Having reached the decision that Section 4 did not apply, the judge then went on to consider the Claimant’s alternative contention that the payments should be ignored under the insurance exception and the benevolence exception. Following Pirelli General plc v Gaca [2004] EWCA Civ 373, the judge considered that neither payment fell within the insurance exception. There was no evidence that the Deceased had contributed either directly or indirectly to the scheme. However, he did consider that the payment of £100,000 fell within the Benevolence exception, as the Defendant had requested Bridgewater to claim on the Life Policy and pay the proceeds to Mrs Arnup who acted independently in deciding to pay the sum, much as a charity might do. Accordingly, the sum of £100,000 would be disregarded in the assessment fo the Claimant’s damages but not the sum of £129,600.

Conclusion

It remains to be seen whether or not this decision is appealed. The judge’s conclusion that Section 4 applies to Defendant tortfeasors as well as third parties would seem unimpeachable.

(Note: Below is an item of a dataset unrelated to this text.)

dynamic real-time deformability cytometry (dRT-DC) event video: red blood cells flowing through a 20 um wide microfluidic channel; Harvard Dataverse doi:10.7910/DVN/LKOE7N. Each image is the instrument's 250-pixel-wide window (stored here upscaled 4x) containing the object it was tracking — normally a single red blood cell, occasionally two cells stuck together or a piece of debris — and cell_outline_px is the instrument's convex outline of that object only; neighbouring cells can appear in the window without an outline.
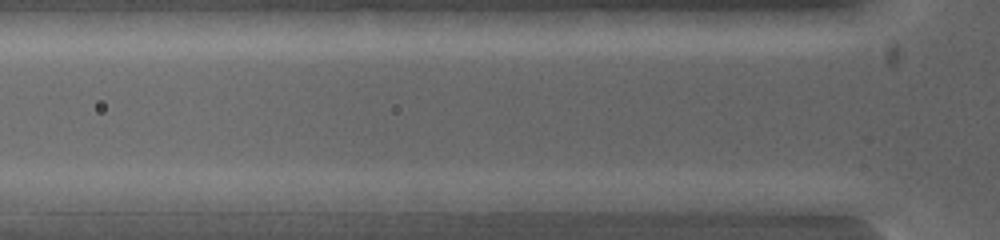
{"species": "common noctule bat (a hibernating species)", "species_latin": "Nyctalus noctula", "temperature_condition": "warm", "stored_images_in_passage": 3, "camera_frame_rate_fps": 5000, "um_per_image_px": 0.085, "animal": {"sex": "female", "body_mass_g": 19.0, "forearm_length_mm": 53.3}, "frame": {"image": 1, "passage_image": 2, "time_ms": 0.2, "image_size_px": [1000, 240], "cell_outline_px": [[612, 200], [600, 212], [496, 212], [496, 200], [576, 192], [600, 192]], "centroid_in_image_um": [47.25, 17.27], "position_along_channel_um": 78.5, "area_um2": 13.58}}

However, in determining that both payments were not to be disregarded under Section 4, the judge gave a very narrow interpretation of causation. The fact that there was no absolute entitlement to receive the sums and the payment was discretionary prevailed over the fact that the sums would not have been paid to the widow if her husband had not died on straightforward ‘but for’ principles. Whilst it is undoubtedly correct that the widow could not demand the payment, it remains very arguable that the Death in Service sum in particular which had to be paid to the estate, dependants or beneficiaries was a benefit which had “accrued or will or may accrue…from his estate or otherwise as a result of his death’.